Julia was referred to Gould Financial Planning founding partner Simon Gould and his team by her solicitor in November 2001 following the death of her husband, Peter, in the previous April.Peter’s Will left his share of the couple’s main residence to a Discretionary Trust, along with approximately £27,000 in investments.
In August 2001 the property was sold and the Trust was holding £160,000 in the Trustee bank account.
Their two sons, Harry and Dylan, aged 22 and 20 respectively at the time, had no immediate need for such a large sum of capital. The Trust also gave Julia the reassurance that if she needed more capital for her own needs then she could benefit from it, but if she didn’t then the Trust capital was outside of her estate for inheritance tax purposes.

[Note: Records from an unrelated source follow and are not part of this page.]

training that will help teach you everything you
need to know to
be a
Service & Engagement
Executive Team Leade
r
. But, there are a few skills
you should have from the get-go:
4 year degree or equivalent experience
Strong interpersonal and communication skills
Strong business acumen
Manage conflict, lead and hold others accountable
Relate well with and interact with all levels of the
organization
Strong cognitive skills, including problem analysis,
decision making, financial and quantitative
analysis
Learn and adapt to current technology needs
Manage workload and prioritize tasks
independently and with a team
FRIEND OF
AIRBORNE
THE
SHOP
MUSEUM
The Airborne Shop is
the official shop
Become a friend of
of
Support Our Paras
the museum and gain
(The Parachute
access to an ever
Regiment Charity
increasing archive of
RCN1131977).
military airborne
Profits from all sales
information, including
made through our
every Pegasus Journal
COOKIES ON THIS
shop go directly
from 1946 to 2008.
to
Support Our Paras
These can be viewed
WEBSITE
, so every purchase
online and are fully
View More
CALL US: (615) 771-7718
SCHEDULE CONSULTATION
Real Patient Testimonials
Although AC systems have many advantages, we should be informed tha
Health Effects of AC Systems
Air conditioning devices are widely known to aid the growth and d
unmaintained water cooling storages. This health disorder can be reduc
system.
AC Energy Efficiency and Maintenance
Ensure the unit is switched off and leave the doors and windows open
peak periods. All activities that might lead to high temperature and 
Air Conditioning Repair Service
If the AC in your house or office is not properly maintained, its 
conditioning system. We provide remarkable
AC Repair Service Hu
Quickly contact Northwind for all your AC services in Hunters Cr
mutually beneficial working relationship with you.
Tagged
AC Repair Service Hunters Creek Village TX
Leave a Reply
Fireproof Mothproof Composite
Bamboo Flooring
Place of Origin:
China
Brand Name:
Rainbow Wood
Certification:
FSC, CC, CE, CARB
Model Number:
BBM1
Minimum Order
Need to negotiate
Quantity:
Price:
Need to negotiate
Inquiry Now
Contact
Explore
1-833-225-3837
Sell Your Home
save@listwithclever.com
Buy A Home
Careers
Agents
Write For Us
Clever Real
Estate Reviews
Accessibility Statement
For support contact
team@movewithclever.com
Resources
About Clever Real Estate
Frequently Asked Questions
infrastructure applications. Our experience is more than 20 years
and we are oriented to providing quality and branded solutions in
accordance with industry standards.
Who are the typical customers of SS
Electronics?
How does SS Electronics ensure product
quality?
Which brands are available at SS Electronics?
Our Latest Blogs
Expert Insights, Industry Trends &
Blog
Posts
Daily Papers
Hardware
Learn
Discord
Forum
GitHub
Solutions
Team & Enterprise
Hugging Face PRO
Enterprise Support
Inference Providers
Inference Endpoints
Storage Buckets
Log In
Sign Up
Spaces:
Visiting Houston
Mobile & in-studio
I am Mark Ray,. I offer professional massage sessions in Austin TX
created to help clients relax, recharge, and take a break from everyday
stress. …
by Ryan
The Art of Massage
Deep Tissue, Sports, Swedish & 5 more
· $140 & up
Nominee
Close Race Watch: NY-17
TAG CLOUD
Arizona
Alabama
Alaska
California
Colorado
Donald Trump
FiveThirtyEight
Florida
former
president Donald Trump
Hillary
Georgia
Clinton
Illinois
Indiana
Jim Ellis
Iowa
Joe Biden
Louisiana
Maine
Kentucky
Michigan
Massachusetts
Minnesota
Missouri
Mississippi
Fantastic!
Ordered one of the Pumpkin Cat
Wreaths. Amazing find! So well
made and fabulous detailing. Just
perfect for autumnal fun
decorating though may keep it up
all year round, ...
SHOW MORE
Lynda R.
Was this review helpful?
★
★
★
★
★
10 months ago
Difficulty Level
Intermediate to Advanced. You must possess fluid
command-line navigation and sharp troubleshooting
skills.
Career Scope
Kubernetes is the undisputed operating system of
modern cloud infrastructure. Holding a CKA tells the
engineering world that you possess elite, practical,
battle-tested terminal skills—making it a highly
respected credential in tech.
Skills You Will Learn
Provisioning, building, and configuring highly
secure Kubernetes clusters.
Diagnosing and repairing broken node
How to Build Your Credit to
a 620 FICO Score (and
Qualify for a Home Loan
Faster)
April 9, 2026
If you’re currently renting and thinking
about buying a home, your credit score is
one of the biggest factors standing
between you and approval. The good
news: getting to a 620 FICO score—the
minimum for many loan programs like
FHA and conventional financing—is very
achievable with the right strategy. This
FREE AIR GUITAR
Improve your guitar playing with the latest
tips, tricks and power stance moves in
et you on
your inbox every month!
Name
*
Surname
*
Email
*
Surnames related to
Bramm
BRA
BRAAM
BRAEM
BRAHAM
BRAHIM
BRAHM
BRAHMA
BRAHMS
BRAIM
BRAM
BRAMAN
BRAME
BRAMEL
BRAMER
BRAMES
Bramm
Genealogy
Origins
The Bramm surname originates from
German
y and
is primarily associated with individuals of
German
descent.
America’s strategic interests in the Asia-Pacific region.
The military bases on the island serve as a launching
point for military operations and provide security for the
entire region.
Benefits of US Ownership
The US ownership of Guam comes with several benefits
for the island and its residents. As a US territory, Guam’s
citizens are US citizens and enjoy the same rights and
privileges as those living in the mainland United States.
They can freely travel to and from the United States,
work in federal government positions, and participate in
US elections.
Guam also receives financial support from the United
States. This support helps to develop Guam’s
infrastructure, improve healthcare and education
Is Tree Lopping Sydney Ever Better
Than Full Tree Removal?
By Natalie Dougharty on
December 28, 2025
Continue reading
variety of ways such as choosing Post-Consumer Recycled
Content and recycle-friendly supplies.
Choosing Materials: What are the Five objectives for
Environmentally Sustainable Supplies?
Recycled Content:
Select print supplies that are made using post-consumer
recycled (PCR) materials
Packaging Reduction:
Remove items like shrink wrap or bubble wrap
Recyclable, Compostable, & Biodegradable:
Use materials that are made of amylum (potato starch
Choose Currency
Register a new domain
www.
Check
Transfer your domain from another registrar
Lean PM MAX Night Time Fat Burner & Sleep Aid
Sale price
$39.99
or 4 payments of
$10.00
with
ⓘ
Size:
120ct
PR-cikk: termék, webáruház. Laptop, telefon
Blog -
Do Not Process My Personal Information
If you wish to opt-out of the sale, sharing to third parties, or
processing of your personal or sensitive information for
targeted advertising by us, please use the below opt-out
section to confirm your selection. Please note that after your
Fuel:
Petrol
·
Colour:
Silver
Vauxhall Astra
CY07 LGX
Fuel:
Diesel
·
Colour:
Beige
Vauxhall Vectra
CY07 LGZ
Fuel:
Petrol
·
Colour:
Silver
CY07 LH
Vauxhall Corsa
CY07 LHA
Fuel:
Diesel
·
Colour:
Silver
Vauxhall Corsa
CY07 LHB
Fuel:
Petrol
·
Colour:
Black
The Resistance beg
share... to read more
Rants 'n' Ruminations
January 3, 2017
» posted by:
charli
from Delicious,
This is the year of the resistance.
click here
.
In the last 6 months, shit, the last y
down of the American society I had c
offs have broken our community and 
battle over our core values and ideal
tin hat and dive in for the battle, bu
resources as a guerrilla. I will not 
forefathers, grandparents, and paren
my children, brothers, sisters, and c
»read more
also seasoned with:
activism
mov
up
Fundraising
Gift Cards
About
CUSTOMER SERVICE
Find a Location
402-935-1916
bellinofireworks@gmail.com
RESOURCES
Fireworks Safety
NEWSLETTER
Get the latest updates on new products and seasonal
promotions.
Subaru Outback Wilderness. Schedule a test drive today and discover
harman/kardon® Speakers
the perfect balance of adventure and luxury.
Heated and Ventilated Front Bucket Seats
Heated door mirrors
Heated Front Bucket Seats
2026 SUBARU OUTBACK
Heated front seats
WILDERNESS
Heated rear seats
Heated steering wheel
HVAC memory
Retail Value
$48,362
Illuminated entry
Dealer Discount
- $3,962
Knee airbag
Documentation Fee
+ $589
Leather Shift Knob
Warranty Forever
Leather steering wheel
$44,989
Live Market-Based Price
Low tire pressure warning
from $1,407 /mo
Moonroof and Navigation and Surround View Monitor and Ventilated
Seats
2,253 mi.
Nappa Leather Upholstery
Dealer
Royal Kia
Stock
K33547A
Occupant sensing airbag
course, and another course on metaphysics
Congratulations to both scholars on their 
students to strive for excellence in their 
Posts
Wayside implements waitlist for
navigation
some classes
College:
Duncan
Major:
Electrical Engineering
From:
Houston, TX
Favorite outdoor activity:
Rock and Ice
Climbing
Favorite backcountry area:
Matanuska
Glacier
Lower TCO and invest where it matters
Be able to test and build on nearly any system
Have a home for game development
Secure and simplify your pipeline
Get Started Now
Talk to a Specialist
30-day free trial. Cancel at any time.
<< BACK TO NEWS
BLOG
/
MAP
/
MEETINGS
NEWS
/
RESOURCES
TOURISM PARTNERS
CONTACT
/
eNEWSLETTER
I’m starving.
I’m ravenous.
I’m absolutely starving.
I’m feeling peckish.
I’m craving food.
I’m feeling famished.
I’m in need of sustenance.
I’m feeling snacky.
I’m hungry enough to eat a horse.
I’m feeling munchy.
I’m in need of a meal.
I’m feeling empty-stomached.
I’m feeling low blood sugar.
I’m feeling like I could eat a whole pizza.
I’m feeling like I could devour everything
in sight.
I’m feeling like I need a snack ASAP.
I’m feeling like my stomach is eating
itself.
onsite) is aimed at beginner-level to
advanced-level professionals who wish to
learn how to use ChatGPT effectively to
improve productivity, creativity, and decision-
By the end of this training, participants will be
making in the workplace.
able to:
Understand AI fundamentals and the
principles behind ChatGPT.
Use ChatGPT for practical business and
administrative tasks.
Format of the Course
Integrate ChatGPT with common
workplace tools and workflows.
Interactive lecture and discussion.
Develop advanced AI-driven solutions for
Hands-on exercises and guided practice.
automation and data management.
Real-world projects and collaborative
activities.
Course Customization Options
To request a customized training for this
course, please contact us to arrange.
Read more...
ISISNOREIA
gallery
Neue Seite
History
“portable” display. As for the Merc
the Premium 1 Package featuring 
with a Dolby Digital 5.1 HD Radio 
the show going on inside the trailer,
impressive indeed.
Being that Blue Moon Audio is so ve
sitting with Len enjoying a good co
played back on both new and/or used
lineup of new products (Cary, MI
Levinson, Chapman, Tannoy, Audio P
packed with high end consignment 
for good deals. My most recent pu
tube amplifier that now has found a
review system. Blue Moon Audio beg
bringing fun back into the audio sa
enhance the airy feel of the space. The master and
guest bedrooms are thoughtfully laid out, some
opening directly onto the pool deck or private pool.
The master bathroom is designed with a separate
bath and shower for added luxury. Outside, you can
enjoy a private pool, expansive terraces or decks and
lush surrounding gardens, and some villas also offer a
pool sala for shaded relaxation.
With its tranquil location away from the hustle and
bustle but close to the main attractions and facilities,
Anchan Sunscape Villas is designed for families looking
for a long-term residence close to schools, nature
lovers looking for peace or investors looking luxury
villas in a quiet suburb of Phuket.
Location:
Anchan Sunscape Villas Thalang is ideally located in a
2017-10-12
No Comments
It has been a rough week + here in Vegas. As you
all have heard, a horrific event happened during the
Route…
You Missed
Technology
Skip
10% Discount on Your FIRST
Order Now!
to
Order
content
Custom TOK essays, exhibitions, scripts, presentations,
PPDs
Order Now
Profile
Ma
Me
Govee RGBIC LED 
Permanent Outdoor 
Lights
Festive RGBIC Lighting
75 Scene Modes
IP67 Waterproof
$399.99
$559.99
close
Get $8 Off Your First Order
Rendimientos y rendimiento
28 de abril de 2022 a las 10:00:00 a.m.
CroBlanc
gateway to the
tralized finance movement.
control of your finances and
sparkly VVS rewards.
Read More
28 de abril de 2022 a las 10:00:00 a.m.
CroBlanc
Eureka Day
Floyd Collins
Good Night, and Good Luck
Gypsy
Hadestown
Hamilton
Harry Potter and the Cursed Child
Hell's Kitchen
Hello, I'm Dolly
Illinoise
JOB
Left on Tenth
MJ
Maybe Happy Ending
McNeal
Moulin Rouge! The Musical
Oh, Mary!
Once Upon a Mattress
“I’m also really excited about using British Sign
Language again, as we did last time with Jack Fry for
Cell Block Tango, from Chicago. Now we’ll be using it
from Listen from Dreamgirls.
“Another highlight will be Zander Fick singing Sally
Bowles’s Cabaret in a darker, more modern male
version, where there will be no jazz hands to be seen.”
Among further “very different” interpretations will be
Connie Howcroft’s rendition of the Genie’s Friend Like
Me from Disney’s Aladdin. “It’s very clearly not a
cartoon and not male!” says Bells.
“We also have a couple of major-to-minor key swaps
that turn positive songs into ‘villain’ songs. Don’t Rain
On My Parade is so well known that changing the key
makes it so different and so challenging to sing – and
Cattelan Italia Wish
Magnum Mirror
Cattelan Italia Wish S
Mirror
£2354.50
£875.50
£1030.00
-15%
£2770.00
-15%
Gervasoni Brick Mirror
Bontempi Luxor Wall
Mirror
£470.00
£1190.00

The Trust invested £160,000 into investments to generate returns above inflation over the medium term. Care had to be taken over the type of investment as Trust taxation was, and still is, punitive from an income tax and capital gains tax perspective. As income was not required the focus was on generating tax efficient capital growth.
Following the investment of the Trust monies at her first annual review in December 2002 Julia felt settled and confident enough to consider her own financial position. Her pension income was approximately £32,000 a year, after tax approximately £27,000. Now that she had moved to a relatively small flat her annual expenditure was estimated to be well within this.
Julia’s assets of approximately £410,000 were made up of her flat (£240,000), cash deposits (£140,000), and investments (£30,000). The inheritance tax liability on her death was calculated at approximately £67,000. Julia acted upon our advice and gifted £20,000 to each of her sons to clear debts built up while at university. She also gifted £100,000 to a Discretionary Trust. Unlike the Trust created on her husband’s death, Julia would be unable to benefit from this new Trust. These recommendations reduced the potential inheritance tax on Julia’s estate down to approximately £9,000 from December 2008.
In August 2008 Julia’s Aunt Iris died leaving her estate of £240,000 equally to Julia and her sister. Julia followed our advice and, with the agreement of her sister, Iris’ Will was varied by her solicitor leaving Julia’s share to a third Discretionary Trust. The reasoning behind this was that if the capital came to Julia and she subsequently died, her share of £120,000 would suffer 40% inheritance tax. She could, of course, have gifted the £120,000 to a Trust herself but this would still have led to inheritance tax in the event she died within seven years. By varying the Will, Julia could potentially benefit from the capital in the future without it forming part of her estate if she did not take capital from the Trust.
In April 2010 Harry was married and looking to buy his first property with his wife, Susan. The Trustees (Julia, Harry and Dylan) decided it was appropriate to distribute £75,000 from Julia’s Discretionary Trust to Harry. By careful planning, income tax of £5,000 was avoided by assigning part of the trustee investment to Harry prior to encashment. Following his brother’s wedding, Dylan proposed to his girlfriend Lizzy and the Trustees decided it was appropriate to wind up Julia’s Discretionary Trust by appointing the remaining £75,000 of the Trustee investments to Dylan; again this was completed via an assignment of the remaining Trust investment prior to encashment, avoiding £5,000 of income tax.
Gould Financial Planning founding partner Simon Gould said: “At our most recent review in December 2013, Julia identified approximately £7,000 per annum of surplus income and has started investments for her four grandchildren at £150 per month each.
“With our careful management, Julia’s estate is currently free of inheritance tax, her income needs of approximately £28,000 a year meets her expenditure of £21,000. If her expenditure needs increase she has the flexibility to stop the regular investments for her grandchildren. She has approximately £25,000 of personal savings and her flat is now valued in the region of £300,000. She has access to both Peter’s Discretionary Trust and Iris’ Discretionary Trust if required. These are now jointly valued at approximately £450,000.
“Harry and Daniel would inherit a sum in the region of £775,000 if Julia were to die today as no inheritance tax is due, and this is on top of the £20,000 they each received in December 2002 and the £75,000 they were both given in the summer of 2010.
“The result of this planning over more than a decade is that assets initially valued at £690,000 are now valued at £965,000 – including the distributions to Harry and Dylan totalling £190,000.
“No inheritance tax has been paid; the old adage that inheritance tax is a voluntary tax has been met for this family.”